The authors answer the question by showing that,

1. For fixed $$A$$, the function $$E$$ has a unique global minimum at $$B = (A^TA)^{-1}A^T$$.
2. For fixed $$B$$, the function $$E$$ has a unique global minimum at $$A = \Sigma_{XX}B^T(B\Sigma_{XX}B^T)^{-1}$$.
3. If $$A$$ and $$B$$ are critical points of $$E$$, then $$W=AB=P_A$$, where $$P_A = A(A^TA)^{-1}A^T$$, i.e., the “orthogonal projection onto the subspace spanned by the columns of $$A$$”.
4. Assuming $$\Sigma_{XX}$$ has $$n$$ distinct eigenvalues, let $$U_p$$ denote the matrix containing the first $$p$$ (orthonormal) eigenvectors of $$\Sigma_{XX}$$. Then $$A$$ and $$B$$ define a critical point of $$E$$ if and only if $$\Sigma_{XX}$$ has $$n$$ distinct eigenvalues and there exists invertible matrix $$C_{n\times n}$$ such that, \begin{align}A &= U_p C \\ B &= C^{-1}U_p^T.\end{align} Therefore, by 3. we have $$W = P_{U_p}$$, and since $$A$$ and $$B$$ satisfy 1. and 2., $$W$$ is the globally optimal solution of $$E$$. By this definition, $$W$$ is the orthogonal projection onto the space spanned by the first $$p$$ eigenvectors of $$\Sigma_{XX}$$. (Bourlard and Kamp interpret $$WX$$ as the best rank $$p$$ approximation to $$X$$, w.r.t. the Frobenius norm, where the columns of $$X$$ contain the data points.)

Finally, if $$C$$ happens to be the identity $$I_p$$, then the activations of the hidden units, $$U_p^Tx_t$$, are the coordinates of input $$x_t$$ in the $$p$$-dimensional space spanned by the first $$p$$ eigenvectors of $$\Sigma_{XX}$$. And this concludes the reasoning.

The results are interesting because they show that with a single hidden layer, we only get linear dimensionality reduction (which already has a more efficient realization in the form of PCA implemented by SVD).

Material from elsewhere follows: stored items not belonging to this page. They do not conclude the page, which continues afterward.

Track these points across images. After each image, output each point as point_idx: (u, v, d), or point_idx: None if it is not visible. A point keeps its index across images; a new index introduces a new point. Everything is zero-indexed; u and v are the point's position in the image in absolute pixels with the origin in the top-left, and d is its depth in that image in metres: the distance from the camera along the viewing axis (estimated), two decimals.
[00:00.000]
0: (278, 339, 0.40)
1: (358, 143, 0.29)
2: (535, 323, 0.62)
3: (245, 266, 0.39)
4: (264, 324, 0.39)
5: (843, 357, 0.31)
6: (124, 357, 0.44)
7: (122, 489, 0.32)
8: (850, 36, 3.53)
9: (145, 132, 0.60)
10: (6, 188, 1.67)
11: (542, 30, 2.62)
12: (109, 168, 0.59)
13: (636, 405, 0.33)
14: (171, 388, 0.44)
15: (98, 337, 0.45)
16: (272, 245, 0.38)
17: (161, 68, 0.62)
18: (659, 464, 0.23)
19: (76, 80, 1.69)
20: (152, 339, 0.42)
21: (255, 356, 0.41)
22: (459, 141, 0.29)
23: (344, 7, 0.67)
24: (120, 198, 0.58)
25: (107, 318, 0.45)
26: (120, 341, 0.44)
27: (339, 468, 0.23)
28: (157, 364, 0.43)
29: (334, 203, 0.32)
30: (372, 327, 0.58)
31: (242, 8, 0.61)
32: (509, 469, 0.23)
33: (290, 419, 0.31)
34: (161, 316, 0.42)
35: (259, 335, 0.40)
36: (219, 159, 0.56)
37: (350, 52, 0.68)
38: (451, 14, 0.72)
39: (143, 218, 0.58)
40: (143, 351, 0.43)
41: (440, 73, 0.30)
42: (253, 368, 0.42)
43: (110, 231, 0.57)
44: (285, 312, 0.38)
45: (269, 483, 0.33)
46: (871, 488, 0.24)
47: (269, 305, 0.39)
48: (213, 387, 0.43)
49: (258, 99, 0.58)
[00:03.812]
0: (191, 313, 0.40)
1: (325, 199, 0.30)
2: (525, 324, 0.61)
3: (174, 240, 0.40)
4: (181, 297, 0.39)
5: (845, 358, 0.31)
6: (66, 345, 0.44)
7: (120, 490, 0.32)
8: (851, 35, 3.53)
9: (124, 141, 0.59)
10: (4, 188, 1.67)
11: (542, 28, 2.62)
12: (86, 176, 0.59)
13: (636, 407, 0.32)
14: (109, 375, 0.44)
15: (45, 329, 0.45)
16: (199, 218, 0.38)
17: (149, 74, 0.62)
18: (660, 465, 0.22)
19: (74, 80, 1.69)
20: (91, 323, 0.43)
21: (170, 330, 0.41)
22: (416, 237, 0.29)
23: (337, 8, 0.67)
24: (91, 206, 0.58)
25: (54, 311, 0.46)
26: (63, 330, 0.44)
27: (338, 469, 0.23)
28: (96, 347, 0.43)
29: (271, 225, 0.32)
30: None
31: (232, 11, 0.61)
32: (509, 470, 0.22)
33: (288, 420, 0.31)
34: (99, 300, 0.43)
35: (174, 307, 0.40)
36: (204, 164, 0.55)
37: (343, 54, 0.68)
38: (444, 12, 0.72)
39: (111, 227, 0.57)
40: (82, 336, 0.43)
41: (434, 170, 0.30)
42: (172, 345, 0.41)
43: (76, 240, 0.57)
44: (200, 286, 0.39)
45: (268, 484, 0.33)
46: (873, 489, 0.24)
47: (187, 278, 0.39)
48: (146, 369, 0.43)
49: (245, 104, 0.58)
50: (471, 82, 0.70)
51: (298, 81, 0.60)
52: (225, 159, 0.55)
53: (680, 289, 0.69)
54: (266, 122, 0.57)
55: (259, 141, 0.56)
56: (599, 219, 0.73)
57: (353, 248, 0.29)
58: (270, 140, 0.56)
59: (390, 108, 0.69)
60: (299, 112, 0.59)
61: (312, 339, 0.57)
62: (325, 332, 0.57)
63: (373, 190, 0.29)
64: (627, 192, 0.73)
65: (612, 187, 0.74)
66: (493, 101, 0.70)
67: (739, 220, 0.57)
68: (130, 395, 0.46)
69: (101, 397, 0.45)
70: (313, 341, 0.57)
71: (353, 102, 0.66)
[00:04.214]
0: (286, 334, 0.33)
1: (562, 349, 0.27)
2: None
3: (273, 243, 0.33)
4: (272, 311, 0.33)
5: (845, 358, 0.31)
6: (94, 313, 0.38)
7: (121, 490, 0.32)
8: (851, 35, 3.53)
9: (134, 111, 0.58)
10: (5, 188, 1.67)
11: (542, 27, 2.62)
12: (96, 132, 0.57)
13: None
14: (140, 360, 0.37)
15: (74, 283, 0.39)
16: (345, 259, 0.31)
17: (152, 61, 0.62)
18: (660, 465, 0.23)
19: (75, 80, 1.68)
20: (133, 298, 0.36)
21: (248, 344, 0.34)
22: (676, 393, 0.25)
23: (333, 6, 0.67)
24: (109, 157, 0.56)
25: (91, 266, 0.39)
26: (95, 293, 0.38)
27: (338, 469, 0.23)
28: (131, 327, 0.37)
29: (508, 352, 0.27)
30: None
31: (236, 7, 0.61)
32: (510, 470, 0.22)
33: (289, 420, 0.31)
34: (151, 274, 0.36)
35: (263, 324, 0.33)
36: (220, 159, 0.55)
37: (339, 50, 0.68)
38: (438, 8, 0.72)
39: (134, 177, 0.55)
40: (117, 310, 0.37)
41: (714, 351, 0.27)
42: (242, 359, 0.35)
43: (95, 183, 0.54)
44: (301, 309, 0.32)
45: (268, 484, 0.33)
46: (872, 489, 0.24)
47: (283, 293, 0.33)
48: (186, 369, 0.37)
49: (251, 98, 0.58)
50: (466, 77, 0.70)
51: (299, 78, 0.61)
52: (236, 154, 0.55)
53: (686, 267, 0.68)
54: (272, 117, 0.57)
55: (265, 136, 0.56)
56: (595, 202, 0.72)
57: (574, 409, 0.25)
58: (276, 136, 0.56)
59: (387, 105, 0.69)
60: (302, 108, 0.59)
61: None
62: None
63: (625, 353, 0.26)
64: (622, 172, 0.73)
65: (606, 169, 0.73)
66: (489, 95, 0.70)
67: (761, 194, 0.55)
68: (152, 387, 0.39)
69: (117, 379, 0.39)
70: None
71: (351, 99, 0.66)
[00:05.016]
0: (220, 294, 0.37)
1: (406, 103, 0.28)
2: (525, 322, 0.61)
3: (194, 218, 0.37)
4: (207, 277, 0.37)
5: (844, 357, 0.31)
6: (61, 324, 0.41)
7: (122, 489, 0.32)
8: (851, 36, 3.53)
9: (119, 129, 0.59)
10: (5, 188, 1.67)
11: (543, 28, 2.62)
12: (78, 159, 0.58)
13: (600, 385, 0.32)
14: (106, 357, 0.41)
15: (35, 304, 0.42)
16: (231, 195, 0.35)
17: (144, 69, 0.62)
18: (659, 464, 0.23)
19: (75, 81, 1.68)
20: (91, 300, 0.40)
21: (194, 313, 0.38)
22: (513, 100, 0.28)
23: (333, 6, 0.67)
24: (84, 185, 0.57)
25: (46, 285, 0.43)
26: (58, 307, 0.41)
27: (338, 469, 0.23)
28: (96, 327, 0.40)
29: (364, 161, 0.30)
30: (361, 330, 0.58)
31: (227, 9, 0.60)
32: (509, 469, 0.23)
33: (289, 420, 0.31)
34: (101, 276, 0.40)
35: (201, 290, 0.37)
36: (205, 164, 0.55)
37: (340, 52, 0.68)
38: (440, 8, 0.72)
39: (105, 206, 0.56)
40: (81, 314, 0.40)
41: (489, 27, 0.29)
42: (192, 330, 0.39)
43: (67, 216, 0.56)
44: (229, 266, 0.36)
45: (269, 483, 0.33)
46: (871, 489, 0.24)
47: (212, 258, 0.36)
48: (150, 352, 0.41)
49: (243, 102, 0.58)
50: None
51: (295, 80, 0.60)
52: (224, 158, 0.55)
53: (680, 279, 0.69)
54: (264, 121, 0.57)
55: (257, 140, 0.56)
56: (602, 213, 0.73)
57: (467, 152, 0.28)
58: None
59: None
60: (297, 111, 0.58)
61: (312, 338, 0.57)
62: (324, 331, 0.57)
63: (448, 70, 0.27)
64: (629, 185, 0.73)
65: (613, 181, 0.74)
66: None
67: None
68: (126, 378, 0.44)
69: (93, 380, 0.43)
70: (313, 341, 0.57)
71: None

There is a way to benefit from autoassociative neural networks for dimensionality reduction, however. An approach for performing nonlinear dimensionality reduction with autoassociative neural networks was first presented in M. A. Kramer, “Nonlinear Principal Component Analysis Using Autoassociative Neural Networks,” AIChE, vol. 37, pp. 233-243, 1991. Kramer uses an autoassociative network with three hidden layers, the first and third of which are required to have nonlinear activation. In G. Hinton and R. Salakhutdinov, “Reducing the Dimensionality of Data with Neural Networks,” Science, vol. 313, pp. 504-507, 2006, the authors were able to introduce more hidden layers into the autoassociative neural network by using RBMs to initialize the weights (instead of the oft-used random initialization) before running backpropagation.